§ EXERCISE BRIEF:
From the entries below, list each line with "second".

§ EXCERPTED RECORDS:
—————

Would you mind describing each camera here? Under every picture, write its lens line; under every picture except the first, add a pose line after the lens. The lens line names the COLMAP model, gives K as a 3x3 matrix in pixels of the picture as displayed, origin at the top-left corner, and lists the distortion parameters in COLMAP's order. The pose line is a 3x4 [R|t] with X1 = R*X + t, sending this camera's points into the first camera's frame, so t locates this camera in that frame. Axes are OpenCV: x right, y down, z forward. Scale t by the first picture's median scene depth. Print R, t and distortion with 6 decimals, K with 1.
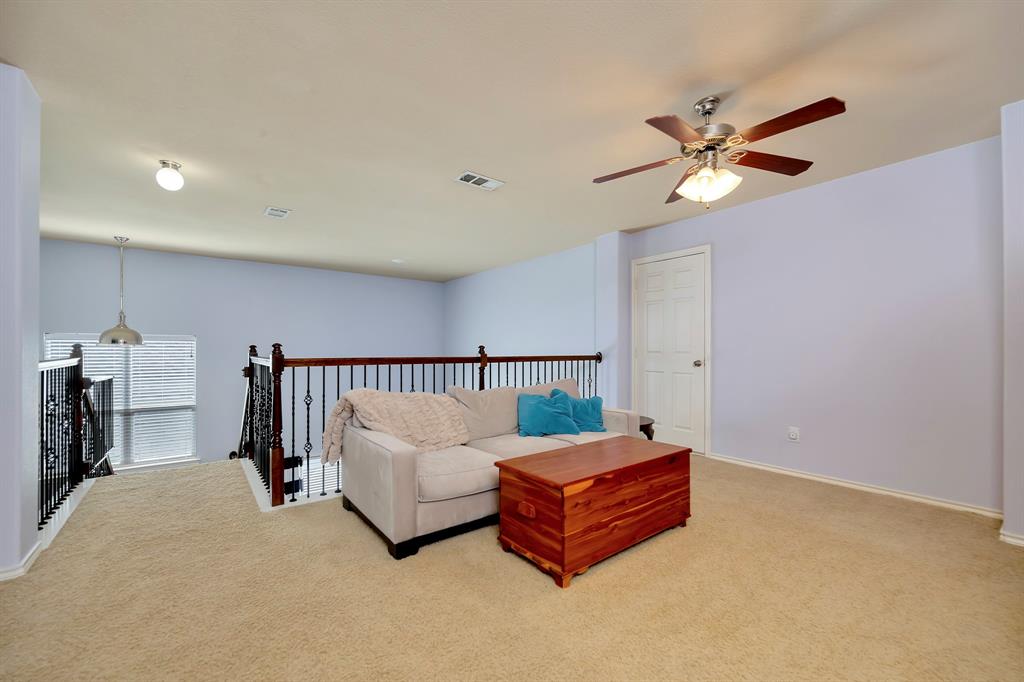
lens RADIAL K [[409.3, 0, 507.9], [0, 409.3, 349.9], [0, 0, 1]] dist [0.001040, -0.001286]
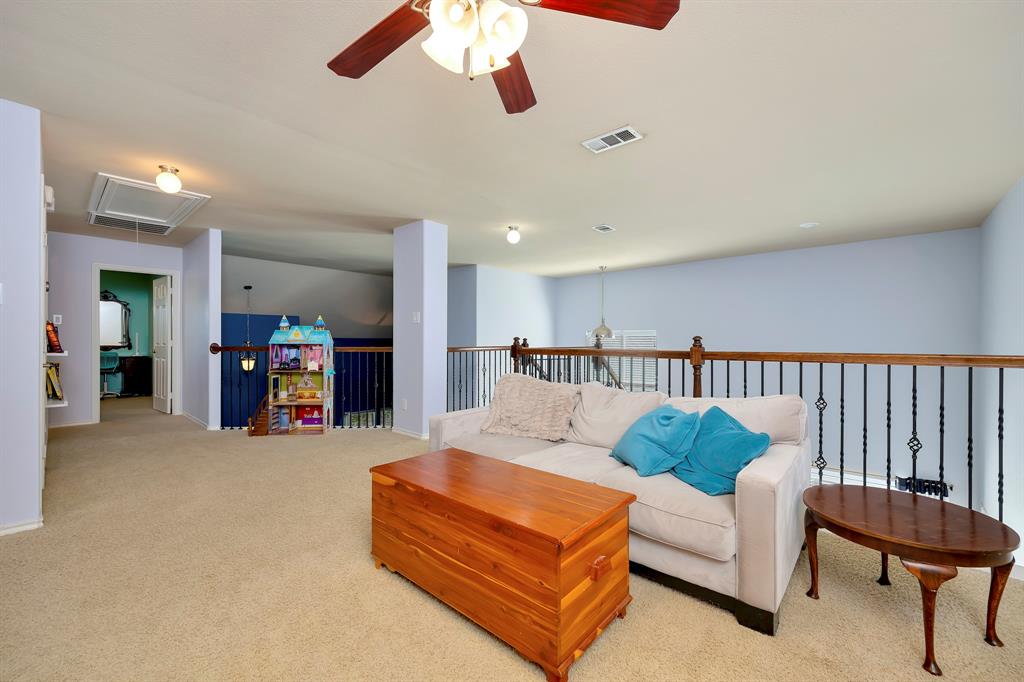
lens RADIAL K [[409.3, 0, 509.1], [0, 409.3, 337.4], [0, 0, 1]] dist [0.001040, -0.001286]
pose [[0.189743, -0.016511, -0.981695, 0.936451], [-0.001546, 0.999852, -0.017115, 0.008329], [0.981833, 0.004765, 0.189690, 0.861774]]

—————

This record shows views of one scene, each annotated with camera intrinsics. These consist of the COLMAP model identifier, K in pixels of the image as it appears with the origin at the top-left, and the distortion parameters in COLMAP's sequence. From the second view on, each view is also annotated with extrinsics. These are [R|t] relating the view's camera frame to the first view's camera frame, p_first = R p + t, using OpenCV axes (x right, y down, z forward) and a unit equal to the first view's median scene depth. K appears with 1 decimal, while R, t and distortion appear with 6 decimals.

—————

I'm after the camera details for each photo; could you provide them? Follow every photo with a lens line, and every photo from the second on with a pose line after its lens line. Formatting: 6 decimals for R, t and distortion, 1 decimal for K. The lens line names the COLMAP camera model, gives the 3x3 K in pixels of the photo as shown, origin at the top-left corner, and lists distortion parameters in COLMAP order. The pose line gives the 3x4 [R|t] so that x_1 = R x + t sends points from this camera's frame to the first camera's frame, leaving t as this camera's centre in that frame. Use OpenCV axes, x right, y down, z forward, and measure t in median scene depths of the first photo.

—————

§ RESULT OF THE TASK:
This record shows views of one scene, each annotated with camera intrinsics. These consist of the COLMAP model identifier, K in pixels of the image as it appears with the origin at the top-left, and the distortion parameters in COLMAP's sequence. From the second view on, each view is also annotated with extrinsics. These are [R|t] relating the view's camera frame to the first view's camera frame, p_first = R p + t, using OpenCV axes (x right, y down, z forward) and a unit equal to the first view's median scene depth. K appears with 1 decimal, while R, t and distortion appear with 6 decimals.
I'm after the camera details for each photo; could you provide them? Follow every photo with a lens line, and every photo from the second on with a pose line after its lens line. Formatting: 6 decimals for R, t and distortion, 1 decimal for K. The lens line names the COLMAP camera model, gives the 3x3 K in pixels of the photo as shown, origin at the top-left corner, and lists distortion parameters in COLMAP order. The pose line gives the 3x4 [R|t] so that x_1 = R x + t sends points from this camera's frame to the first camera's frame, leaving t as this camera's centre in that frame. Use OpenCV axes, x right, y down, z forward, and measure t in median scene depths of the first photo.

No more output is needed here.